All lines containing the string "多治見駅" must be copied from the entries.

******

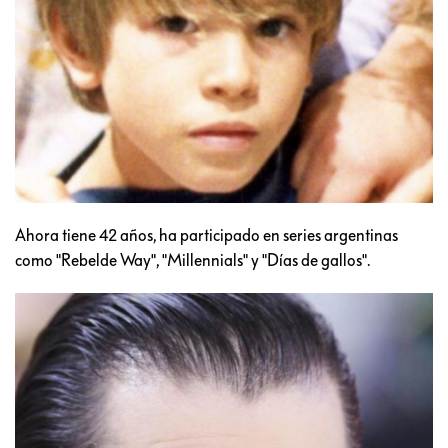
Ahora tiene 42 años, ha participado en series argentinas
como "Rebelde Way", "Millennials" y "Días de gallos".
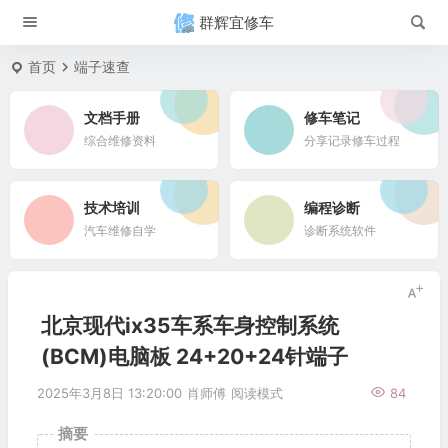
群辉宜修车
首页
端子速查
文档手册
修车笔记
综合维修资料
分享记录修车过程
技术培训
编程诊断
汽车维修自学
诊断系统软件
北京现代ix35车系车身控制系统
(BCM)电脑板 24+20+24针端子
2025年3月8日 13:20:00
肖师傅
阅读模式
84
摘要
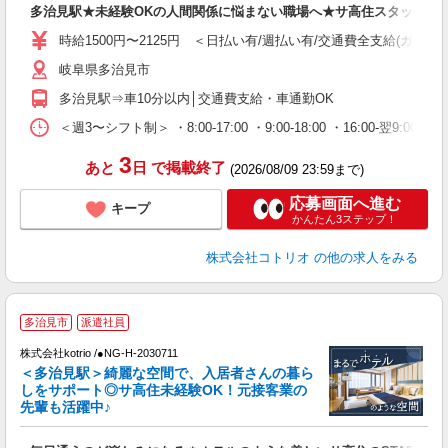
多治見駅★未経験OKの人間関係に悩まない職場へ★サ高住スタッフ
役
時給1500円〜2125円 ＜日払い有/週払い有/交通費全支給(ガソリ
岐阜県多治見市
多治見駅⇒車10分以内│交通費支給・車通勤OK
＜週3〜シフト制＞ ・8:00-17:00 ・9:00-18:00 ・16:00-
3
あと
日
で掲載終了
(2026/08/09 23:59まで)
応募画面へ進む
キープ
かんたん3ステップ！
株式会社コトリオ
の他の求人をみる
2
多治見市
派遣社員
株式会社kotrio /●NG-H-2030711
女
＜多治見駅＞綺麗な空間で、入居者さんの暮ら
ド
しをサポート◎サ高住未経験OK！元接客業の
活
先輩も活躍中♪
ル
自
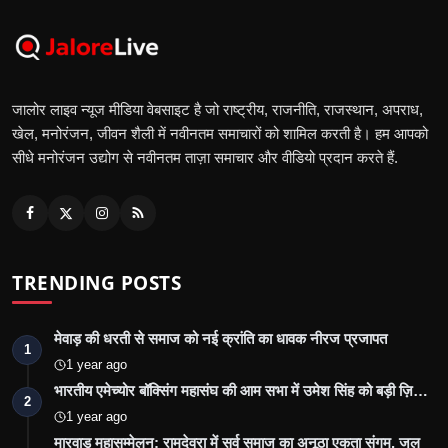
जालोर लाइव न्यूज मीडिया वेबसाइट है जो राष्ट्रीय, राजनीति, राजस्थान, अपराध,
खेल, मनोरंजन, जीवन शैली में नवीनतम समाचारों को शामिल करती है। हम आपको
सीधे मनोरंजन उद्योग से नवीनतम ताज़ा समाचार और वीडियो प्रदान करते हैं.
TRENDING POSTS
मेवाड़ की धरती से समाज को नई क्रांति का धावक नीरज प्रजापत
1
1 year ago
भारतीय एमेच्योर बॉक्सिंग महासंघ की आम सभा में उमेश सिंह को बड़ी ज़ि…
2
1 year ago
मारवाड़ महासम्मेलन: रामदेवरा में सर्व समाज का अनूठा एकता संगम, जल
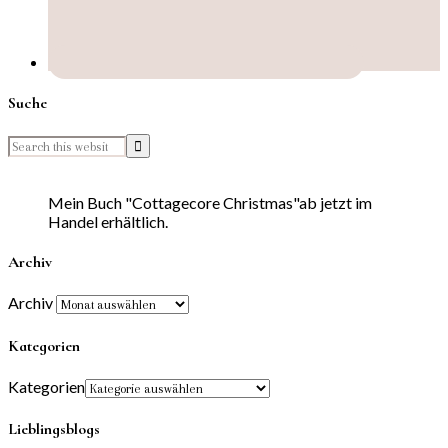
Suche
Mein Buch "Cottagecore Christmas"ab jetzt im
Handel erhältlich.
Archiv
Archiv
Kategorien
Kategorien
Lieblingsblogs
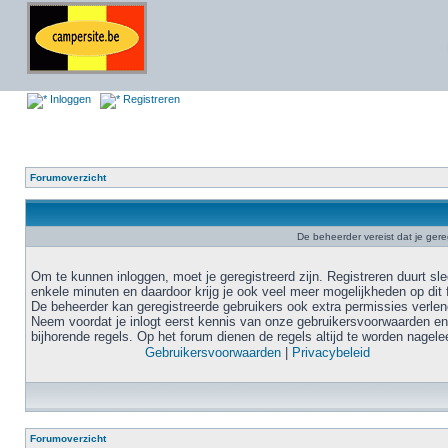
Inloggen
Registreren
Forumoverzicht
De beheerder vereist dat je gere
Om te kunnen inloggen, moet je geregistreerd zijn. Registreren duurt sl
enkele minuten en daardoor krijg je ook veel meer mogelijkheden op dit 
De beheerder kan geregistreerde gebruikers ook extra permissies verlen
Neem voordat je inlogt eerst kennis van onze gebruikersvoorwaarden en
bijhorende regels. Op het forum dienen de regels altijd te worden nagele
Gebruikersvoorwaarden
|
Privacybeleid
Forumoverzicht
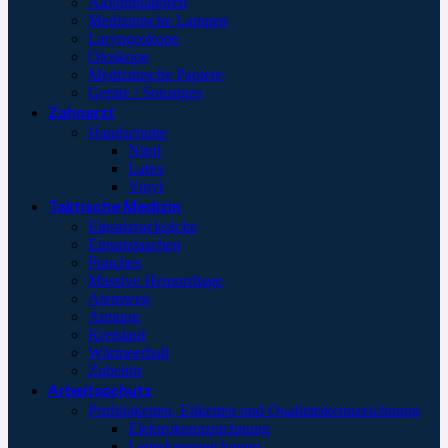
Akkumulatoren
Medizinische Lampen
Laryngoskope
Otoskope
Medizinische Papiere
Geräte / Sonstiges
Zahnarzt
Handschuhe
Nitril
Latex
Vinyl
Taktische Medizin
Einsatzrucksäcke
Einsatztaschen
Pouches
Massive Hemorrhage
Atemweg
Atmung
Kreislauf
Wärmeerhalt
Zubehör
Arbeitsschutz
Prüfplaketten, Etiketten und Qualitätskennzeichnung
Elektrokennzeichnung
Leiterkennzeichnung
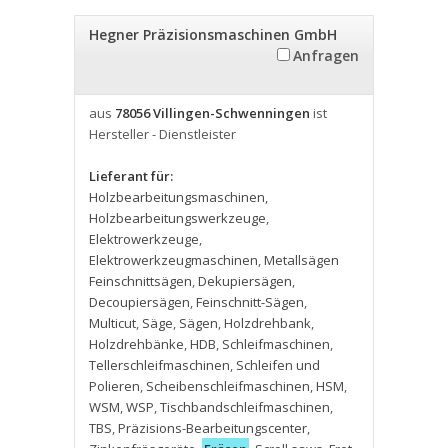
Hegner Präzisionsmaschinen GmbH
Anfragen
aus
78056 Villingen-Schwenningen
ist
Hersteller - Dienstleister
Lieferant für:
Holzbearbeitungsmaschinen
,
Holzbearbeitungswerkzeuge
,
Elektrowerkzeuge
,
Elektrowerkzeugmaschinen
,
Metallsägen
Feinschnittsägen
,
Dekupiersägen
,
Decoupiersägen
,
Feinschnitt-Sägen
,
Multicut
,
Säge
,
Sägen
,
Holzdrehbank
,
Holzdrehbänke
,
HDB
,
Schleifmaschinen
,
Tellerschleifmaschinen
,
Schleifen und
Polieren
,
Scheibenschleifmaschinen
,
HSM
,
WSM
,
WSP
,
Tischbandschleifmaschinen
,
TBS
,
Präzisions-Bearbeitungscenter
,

******

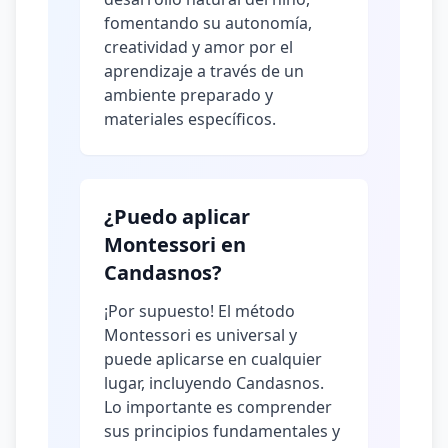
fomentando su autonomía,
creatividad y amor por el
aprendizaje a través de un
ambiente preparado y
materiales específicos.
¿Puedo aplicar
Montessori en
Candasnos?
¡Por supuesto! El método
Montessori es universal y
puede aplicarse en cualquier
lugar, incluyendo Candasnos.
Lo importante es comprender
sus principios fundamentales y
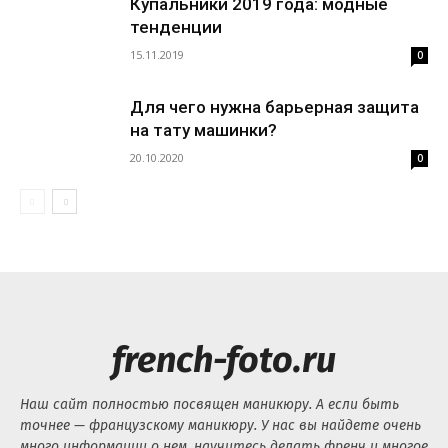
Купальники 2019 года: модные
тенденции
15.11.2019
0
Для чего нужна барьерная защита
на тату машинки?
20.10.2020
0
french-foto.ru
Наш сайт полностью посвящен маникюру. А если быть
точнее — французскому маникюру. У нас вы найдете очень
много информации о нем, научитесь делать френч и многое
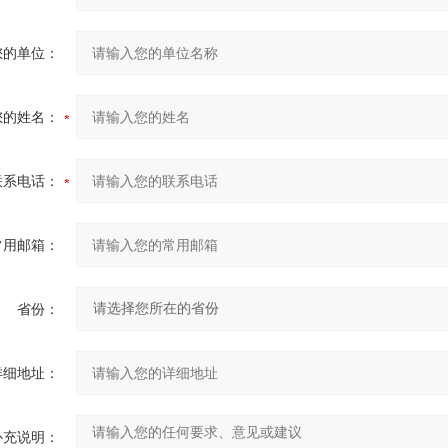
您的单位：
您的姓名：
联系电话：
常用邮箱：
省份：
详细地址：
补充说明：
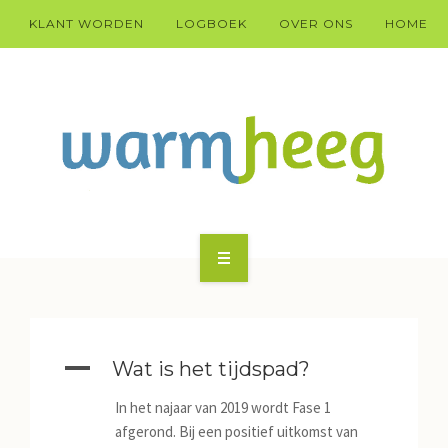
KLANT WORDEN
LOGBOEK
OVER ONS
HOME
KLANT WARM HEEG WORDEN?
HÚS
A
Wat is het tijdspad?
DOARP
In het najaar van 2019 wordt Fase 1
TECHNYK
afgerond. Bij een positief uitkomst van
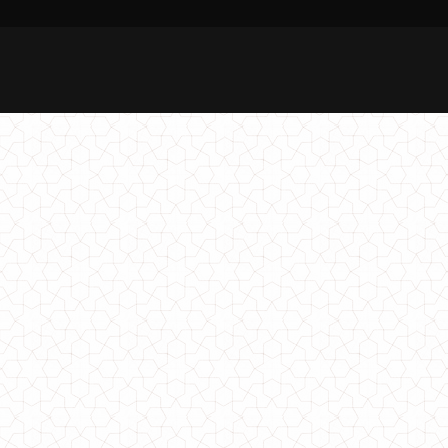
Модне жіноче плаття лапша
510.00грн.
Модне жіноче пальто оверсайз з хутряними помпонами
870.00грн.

******

**SOLUTION TO THIS PROBLEM**
多治見駅★未経験OKの人間関係に悩まない職場へ★サ高住スタッフ
多治見駅⇒車10分以内│交通費支給・車通勤OK
＜多治見駅＞綺麗な空間で、入居者さんの暮ら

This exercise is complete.